Here's a fairly good example from a ranch in South Texas. There's a fence that is probably not much more than thiry or forty years old that has been improved in the last twenty years to add height and net wire.
This is clearly not the same fence described in a 1913 deed. That fence can still be traced from the post holes along it, marked by the PVC laths in the photo. Note that the two-track pasture road parallels the former fence, also.
MightyMoe, post: 379944, member: 700 wrote: And fences can be convenient barriers to livestock and nothing more
Absolutely!
And there are LOTS of those in the West.
Loyal
Fences often get shifted over time, the best places to find old evidence of them seem to be in flow line xings that were "tied down" using rocks and wire.
MightyMoe, post: 379958, member: 700 wrote: Fences often get shifted over time, the best places to find old evidence of them seem to be in flow line xings that were "tied down" using rocks and wire.
I've had very good success locating old post holes. At least in the soil types in Central and South Texas, the holes persist for decades after the post itself was removed. Since post spacings were fairly regular, if you can find one, you can usually find a whole line of them. On one tract in black clay soil, nearly every post hole for a couple of hundred feet had become an ant mound, nicely spaced at 12 ft. (or whatever it was), all on one straight line.
MightyMoe, post: 379958, member: 700 wrote: Fences often get shifted over time, the best places to find old evidence of them seem to be in flow line xings that were "tied down" using rocks and wire.
Agree...GOOD point, and I have found this to be the case many times.
Another suggestion I would add, is following the fence line between Corners with a compass. Often local variation will explain the "wandering" of fence lines between "found" Corners. This is also helpful following (retracing) Section Lines in timber, where the original "blazed line" appears to meander through the trees in a [apparently] strange manner.
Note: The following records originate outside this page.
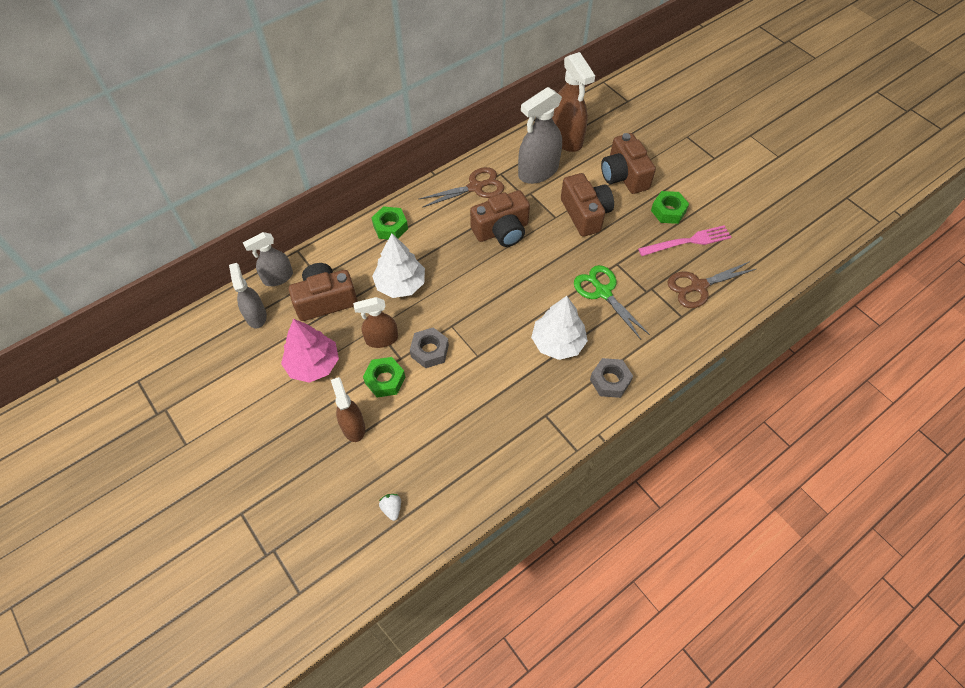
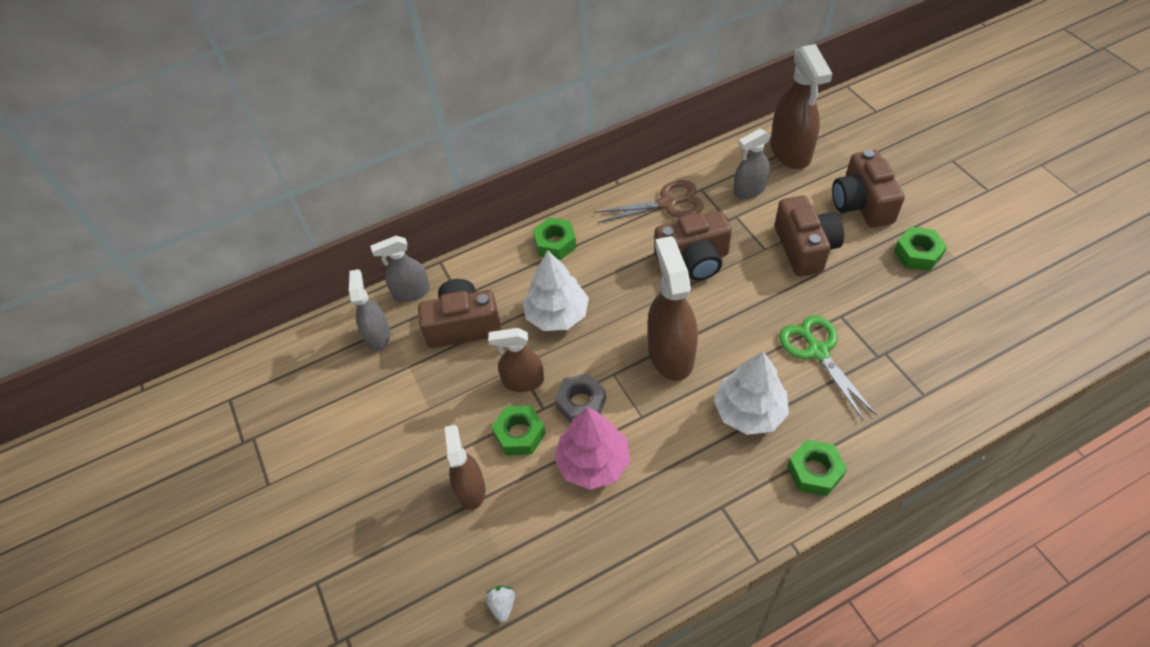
camera: 15 degrees right, 5 degrees down
pink tree [281,319,339,383] -> pink tree moved to [554,407,630,490]
grey spray bottle [518,87,562,184] -> grey spray bottle [733,128,771,199], size x0.61
grey nut [590,358,633,398] -> green nut [787,439,847,496]
pink fork [638,225,732,256] -> none
brown scissors [667,261,756,308] -> none
none -> brown spray bottle [647,236,698,381]

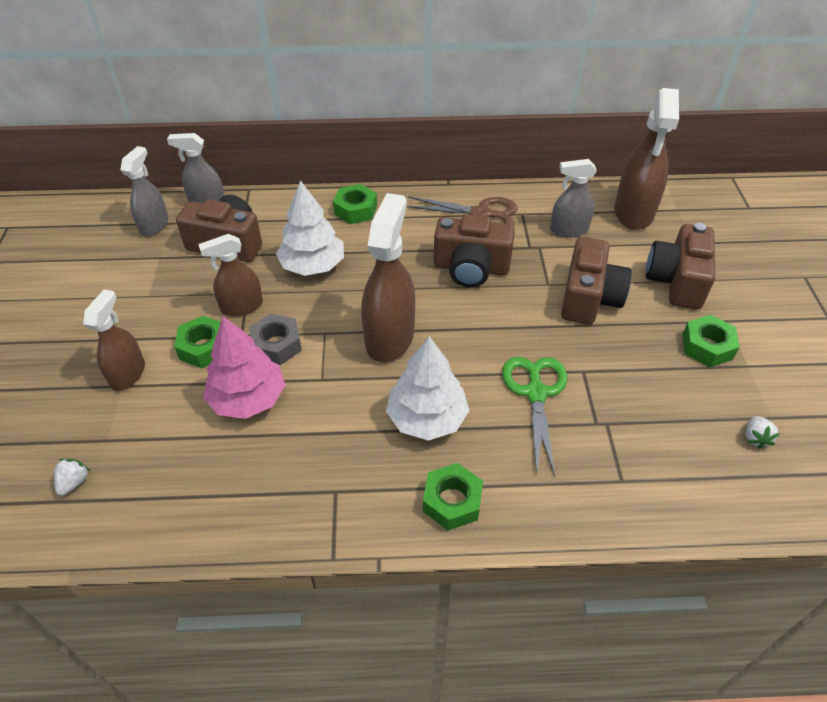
camera: 20 degrees right, 5 degrees down
brown spray bottle [488,328,544,392] -> brown spray bottle turned 45 degrees counterclockwise [198,234,263,316]
none -> white strawberry [745,416,780,449]

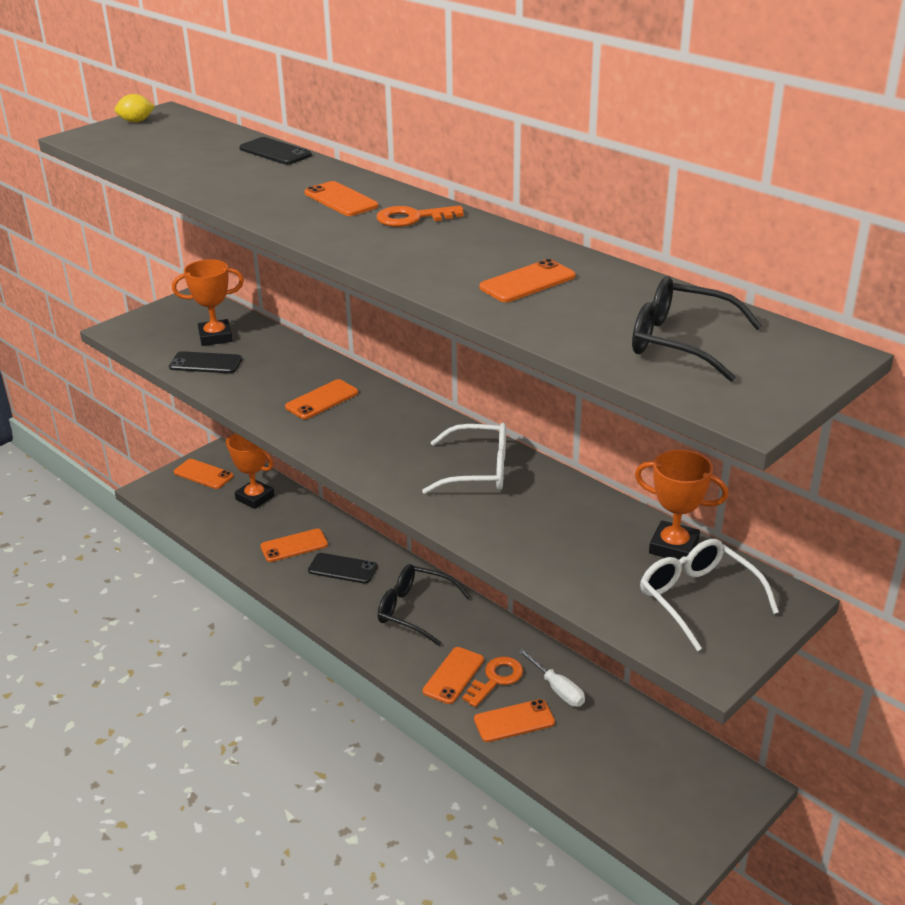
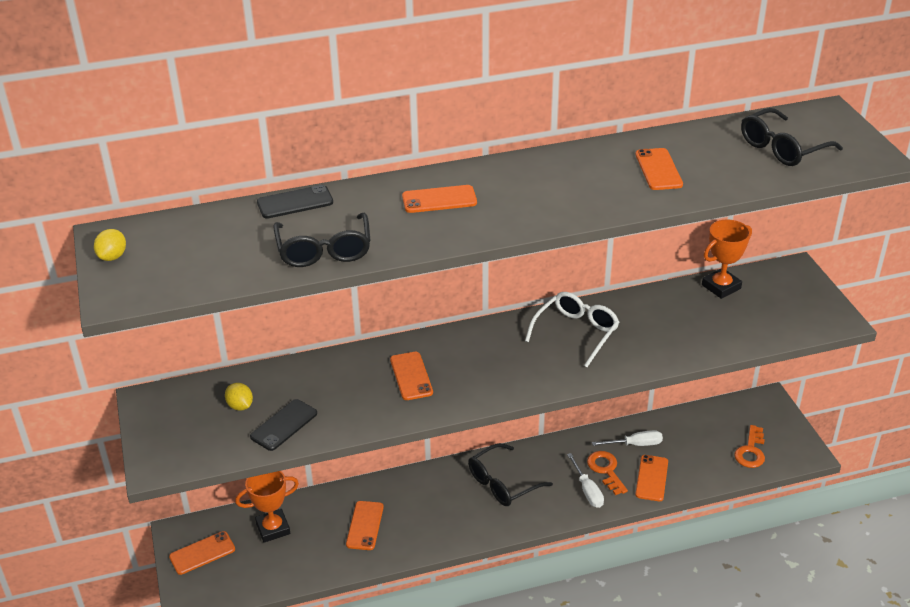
camera: 60 degrees left, 5 degrees up
orange trophy [172,259,244,346] -> yellow lemon [225,383,253,411]
black phone [308,553,377,584] -> none
orange key [377,205,464,227] -> orange key moved to [734,425,765,468]
orange phone [422,647,484,704] -> white screwdriver [567,453,604,508]
white glasses [640,539,779,651] -> none
none -> black glasses [273,213,371,267]

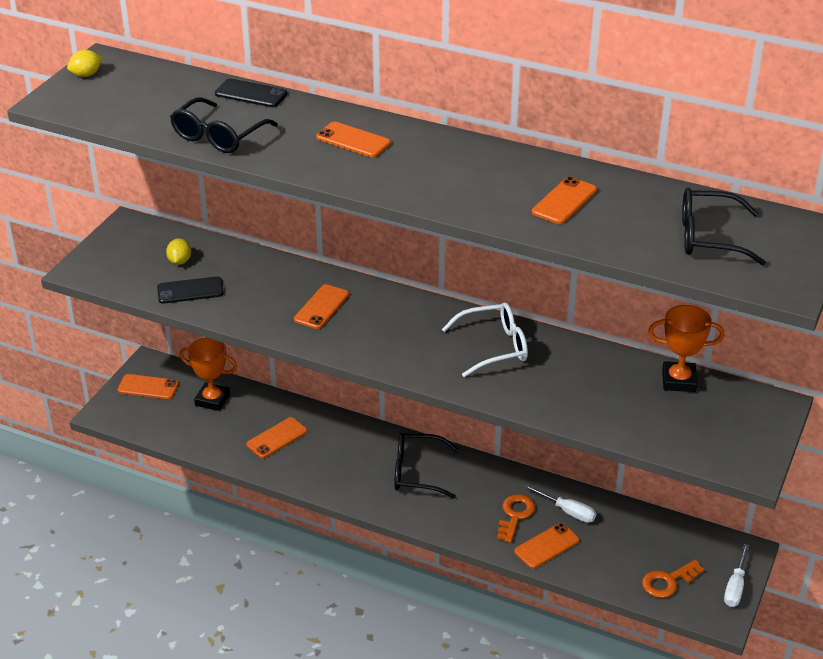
camera: 40 degrees right, 0 degrees up
white screwdriver [567,453,604,508] -> white screwdriver moved to [724,544,749,607]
I have seen magnetic variation CHANGE in excess of 6å¡ in just 200 feet in the Black Hills, and "wild" variations are common in most Mining Districts.
Loyal
The vast majority of patents issued in our area from Uncle Sam were standard quarter sections. The entrymen had reasons to construct fences along the apparent quarter section lines despite an absence of center corners. Many early settlers planted hedge/osage orange/bois d'arc trees along the apparent boundaries. This is an area of mixed cropland,pastureland and native grass meadows. Fencing was a necessity from the start in most sections.